Work instructions: Copy out the text in each row below word for word, line by line, and leave out the pictures.

Material for this task:
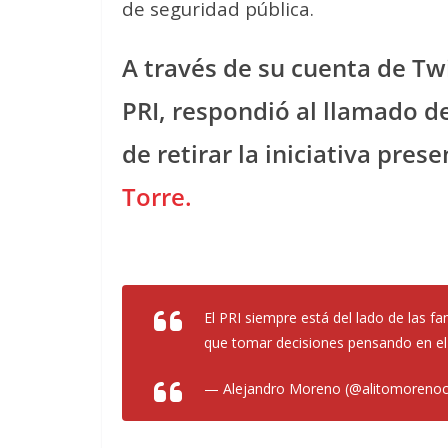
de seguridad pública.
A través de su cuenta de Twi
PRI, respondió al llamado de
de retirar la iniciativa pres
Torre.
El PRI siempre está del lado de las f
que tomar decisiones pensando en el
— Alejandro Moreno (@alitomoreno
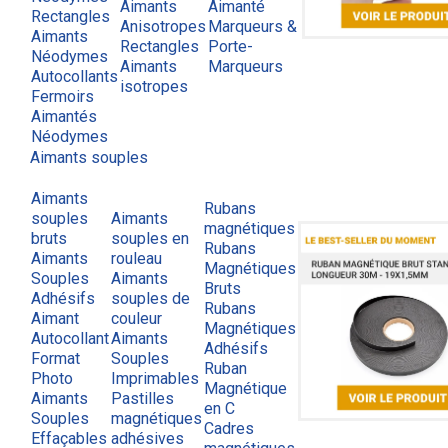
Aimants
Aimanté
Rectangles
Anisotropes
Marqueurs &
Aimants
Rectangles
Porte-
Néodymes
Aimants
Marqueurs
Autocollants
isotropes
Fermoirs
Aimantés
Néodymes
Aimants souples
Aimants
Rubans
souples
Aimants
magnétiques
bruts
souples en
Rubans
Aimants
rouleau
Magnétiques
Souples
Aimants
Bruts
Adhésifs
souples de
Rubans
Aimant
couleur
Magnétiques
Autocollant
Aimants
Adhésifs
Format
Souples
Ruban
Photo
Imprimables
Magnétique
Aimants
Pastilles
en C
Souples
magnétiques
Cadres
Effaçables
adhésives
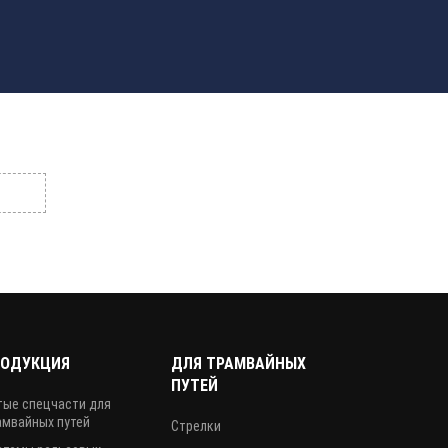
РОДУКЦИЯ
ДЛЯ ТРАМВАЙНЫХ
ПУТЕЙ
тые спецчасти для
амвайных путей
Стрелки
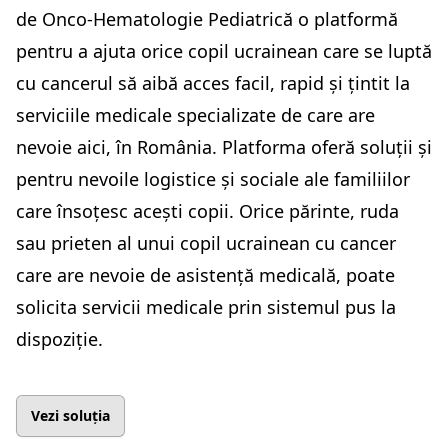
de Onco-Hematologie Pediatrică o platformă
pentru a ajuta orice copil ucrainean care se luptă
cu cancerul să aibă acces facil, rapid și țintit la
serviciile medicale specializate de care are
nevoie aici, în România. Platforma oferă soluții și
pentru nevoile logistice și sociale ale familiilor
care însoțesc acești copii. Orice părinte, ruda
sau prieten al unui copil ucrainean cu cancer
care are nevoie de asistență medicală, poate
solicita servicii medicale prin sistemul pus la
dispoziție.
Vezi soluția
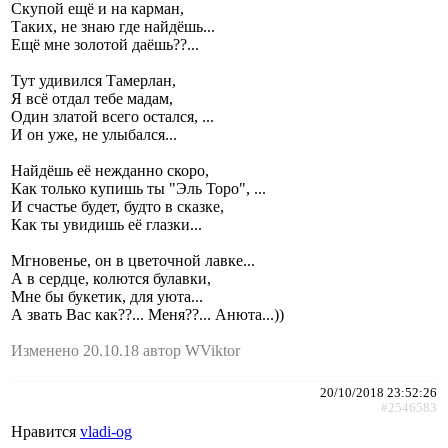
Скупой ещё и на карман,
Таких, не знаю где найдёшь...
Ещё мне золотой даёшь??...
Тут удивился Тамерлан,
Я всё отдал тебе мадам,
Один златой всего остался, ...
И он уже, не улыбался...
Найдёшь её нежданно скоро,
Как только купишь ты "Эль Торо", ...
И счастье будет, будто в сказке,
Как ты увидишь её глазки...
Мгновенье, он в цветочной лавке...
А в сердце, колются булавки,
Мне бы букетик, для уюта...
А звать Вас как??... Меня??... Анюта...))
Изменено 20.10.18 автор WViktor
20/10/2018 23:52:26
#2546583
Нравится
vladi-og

Answer to this problem:
de seguridad pública.
A través de su cuenta de Twi
PRI, respondió al llamado de
de retirar la iniciativa pres
Torre.
El PRI siempre está del lado de las f
que tomar decisiones pensando en el
— Alejandro Moreno (@alitomoreno
Aimants
Aimanté
Rectangles
Anisotropes
Marqueurs &
Aimants
Rectangles
Porte-
Néodymes
Aimants
Marqueurs
Autocollants
isotropes
Fermoirs
Aimantés
Néodymes
Aimants souples
Aimants
Rubans
souples
Aimants
magnétiques
bruts
souples en
Rubans
Aimants
rouleau
Magnétiques
Souples
Aimants
Bruts
Adhésifs
souples de
Rubans
Aimant
couleur
Magnétiques
Autocollant
Aimants
Adhésifs
Format
Souples
Ruban
Photo
Imprimables
Magnétique
Aimants
Pastilles
en C
Souples
magnétiques
Cadres
Effaçables
adhésives
РОДУКЦИЯ
ДЛЯ ТРАМВАЙНЫХ
ПУТЕЙ
тые спецчасти для
амвайных путей
Стрелки
de Onco-Hematologie Pediatrică o platformă
pentru a ajuta orice copil ucrainean care se luptă
cu cancerul să aibă acces facil, rapid și țintit la
serviciile medicale specializate de care are
nevoie aici, în România. Platforma oferă soluții și
pentru nevoile logistice și sociale ale familiilor
care însoțesc acești copii. Orice părinte, ruda
sau prieten al unui copil ucrainean cu cancer
care are nevoie de asistență medicală, poate
solicita servicii medicale prin sistemul pus la
dispoziție.
Vezi soluția
Скупой ещё и на карман,
Таких, не знаю где найдёшь...
Ещё мне золотой даёшь??...
Тут удивился Тамерлан,
Я всё отдал тебе мадам,
Один златой всего остался, ...
И он уже, не улыбался...
Найдёшь её нежданно скоро,
Как только купишь ты "Эль Торо", ...
И счастье будет, будто в сказке,
Как ты увидишь её глазки...
Мгновенье, он в цветочной лавке...
А в сердце, колются булавки,
Мне бы букетик, для уюта...
А звать Вас как??... Меня??... Анюта...))
Изменено 20.10.18 автор WViktor
20/10/2018 23:52:26
#2546583
Нравится
vladi-og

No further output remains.